Should we, as historians, make moral judgements?

by hiphopothecary

As humans, we have a natural desire to say what is right and condemn the things that are wrong for a number or reasons. But as historians, should we make moral judgements upon the subjects we study? Can we even make moral judgements upon the subjects we study given the nature of our methodology?

[deleted]

There have, in fact, been threads on this before.

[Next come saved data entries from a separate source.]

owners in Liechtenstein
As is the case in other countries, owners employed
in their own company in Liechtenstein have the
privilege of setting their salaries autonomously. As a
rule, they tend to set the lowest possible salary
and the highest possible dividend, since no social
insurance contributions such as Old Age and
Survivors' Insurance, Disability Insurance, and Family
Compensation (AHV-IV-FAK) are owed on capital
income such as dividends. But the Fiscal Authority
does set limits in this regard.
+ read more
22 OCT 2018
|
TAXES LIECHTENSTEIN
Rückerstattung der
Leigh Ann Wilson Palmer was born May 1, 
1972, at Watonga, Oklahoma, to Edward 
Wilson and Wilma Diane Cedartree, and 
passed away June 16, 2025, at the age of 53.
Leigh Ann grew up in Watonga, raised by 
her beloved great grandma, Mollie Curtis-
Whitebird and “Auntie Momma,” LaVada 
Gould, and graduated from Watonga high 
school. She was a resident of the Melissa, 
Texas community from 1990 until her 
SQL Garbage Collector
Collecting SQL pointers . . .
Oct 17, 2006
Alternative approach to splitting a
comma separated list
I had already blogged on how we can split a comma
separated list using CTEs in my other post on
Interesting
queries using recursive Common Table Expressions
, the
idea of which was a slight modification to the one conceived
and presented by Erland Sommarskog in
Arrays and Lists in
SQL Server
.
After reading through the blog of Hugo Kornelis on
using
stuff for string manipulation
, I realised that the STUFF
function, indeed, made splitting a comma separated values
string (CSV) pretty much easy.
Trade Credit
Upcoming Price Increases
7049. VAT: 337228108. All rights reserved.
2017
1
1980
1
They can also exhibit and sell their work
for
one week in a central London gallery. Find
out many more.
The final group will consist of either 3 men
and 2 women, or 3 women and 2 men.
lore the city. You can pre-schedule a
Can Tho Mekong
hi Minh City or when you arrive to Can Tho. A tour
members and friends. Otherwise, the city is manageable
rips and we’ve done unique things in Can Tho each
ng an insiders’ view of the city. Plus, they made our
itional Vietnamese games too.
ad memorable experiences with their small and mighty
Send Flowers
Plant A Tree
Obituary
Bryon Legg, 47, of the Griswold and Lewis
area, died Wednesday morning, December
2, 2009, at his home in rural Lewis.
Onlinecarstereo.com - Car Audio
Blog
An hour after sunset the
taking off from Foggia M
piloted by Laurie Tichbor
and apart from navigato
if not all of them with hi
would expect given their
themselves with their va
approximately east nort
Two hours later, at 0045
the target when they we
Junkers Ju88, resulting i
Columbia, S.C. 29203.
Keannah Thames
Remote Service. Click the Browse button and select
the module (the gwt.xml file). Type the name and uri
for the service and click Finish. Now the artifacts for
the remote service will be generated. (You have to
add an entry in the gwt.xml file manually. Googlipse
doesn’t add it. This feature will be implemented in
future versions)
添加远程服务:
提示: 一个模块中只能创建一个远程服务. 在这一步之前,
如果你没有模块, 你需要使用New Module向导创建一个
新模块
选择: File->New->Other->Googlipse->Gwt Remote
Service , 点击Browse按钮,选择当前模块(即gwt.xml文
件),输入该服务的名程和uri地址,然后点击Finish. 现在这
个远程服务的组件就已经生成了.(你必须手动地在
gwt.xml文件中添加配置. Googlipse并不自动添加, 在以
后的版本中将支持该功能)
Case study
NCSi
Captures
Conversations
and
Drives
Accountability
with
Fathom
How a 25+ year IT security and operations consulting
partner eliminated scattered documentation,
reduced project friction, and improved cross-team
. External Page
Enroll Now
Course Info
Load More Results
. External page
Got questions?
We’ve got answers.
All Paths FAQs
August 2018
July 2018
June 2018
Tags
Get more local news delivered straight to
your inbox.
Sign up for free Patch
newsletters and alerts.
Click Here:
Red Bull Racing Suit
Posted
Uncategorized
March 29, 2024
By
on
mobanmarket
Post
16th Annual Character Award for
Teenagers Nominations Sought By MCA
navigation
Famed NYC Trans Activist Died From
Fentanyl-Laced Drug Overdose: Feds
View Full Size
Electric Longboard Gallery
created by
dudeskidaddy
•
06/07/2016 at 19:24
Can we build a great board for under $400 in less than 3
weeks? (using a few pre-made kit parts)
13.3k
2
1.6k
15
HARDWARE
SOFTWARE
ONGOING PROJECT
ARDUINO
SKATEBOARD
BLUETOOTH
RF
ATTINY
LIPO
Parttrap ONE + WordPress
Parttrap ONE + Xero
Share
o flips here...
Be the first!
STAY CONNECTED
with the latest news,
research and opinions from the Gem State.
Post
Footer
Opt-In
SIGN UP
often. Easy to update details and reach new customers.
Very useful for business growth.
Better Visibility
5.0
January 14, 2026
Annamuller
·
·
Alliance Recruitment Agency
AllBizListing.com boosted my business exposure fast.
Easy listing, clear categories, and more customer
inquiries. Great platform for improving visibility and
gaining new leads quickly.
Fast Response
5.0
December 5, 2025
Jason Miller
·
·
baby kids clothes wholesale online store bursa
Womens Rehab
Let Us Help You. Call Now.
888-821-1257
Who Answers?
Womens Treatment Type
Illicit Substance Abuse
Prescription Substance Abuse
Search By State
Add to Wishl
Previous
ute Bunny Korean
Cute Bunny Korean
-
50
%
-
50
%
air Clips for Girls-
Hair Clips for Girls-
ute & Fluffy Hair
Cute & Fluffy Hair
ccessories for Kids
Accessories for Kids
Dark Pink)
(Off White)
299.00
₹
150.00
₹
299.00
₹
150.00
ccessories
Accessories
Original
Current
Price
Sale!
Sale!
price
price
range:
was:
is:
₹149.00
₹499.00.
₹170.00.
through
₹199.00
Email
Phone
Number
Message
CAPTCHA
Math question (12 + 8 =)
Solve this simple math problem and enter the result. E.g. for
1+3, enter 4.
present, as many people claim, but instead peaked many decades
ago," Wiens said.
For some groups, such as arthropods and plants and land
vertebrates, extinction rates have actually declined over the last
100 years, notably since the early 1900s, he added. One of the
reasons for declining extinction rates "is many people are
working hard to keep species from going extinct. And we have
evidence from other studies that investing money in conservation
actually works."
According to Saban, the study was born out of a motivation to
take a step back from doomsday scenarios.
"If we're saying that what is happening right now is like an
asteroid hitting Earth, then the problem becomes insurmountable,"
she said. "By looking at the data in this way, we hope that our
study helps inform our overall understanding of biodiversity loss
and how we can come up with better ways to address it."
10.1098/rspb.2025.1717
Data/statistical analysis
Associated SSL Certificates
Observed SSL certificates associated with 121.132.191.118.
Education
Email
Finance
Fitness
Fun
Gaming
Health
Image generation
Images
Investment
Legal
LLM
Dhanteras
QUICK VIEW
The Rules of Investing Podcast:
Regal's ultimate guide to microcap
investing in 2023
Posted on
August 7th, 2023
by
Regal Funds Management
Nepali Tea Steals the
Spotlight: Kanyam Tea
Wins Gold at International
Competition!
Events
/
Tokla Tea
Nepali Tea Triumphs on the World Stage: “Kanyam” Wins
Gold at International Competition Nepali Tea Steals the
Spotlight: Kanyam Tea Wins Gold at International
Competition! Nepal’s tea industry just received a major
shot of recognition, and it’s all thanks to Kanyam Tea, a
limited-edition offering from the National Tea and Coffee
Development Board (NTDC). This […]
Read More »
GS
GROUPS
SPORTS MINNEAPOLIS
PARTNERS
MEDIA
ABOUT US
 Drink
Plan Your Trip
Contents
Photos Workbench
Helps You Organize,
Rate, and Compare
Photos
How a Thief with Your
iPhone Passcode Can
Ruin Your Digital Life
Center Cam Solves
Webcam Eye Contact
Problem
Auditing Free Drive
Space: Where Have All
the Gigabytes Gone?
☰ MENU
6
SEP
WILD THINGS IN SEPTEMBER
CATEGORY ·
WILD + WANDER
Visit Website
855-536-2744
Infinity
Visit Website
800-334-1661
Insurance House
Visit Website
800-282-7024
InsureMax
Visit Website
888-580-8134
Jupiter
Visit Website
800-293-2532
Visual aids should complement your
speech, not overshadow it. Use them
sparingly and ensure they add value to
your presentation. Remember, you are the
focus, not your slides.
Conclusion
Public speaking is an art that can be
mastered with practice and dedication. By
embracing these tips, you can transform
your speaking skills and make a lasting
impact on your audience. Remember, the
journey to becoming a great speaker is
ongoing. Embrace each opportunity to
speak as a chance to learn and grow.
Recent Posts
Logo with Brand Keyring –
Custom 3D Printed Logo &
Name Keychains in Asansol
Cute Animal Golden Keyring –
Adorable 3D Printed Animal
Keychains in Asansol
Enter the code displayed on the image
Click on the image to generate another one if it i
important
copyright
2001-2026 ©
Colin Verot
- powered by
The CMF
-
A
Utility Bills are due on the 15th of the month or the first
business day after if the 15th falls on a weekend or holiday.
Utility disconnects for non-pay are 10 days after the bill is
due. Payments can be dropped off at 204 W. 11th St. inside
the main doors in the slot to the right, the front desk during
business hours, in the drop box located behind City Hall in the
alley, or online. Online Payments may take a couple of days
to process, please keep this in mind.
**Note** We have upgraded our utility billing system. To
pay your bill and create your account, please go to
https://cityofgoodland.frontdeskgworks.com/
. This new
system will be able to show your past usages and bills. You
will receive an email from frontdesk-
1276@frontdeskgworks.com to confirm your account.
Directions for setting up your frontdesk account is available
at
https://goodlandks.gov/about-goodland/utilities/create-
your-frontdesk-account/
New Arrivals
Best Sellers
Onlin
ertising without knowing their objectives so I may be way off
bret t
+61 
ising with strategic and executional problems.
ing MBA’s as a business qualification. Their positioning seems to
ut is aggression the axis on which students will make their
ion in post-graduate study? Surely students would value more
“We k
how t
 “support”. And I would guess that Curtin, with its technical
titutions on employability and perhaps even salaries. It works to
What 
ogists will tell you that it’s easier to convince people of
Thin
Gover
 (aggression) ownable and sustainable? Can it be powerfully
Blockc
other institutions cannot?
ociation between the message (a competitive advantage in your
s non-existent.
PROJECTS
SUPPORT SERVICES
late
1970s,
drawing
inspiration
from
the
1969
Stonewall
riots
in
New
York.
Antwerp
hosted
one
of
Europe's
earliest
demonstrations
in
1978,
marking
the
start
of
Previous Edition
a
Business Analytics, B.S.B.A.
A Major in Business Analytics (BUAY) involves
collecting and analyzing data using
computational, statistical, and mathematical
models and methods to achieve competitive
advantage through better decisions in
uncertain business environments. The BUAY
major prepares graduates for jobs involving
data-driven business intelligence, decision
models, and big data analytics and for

But as historians, should we make moral judgements upon the subjects we study? Can we even make moral judgements upon the subjects we study given the nature of our methodology?

TL;DR: You shouldn't.

histomat

It's not so much a question of should or shouldn't, I think, since you inevitably will even if you try not to. There is no such thing as an absolutely objective representation of history. In picking and choosing which elements are more and less important, which methodology to employ, whose standpoint is being represented (in the example you posit here: that of the 65 year old monarch, or that of the 12 year old girl?) an implicit value judgement is made which reflects the internalised ideology of the researcher. It is impossible to escape this phenomenon. That is okay, the fact that any representation of history is inherently subjective and incomplete does not mean that it is worthless or that history is fundamentally "unknowable" as some postmodernists claimed. It merely means that the ideology of any historian and the subjective character of the history they're writing should be kept in mind when reading.

I am extremely suspicious of any historian who claims to write "objective" history without any bias, since this only serves to try to conceal the bias and subjectivity inherent in every history. In fact, this can be extended to all social science (and beyond even that).

kaykhosrow

Hi. I'm not a historian, but I do have a related question.

I think it might be easier not to moralize about evens that happened thousands of years ago, but how does a historian avoid making moral judgments about American slavery, the Holocaust, or other big moral issues that really resonate with us still?

Does the historian dealing with these topics just stick to contemporary reactions and how these things have shaped our way of thinking decades later?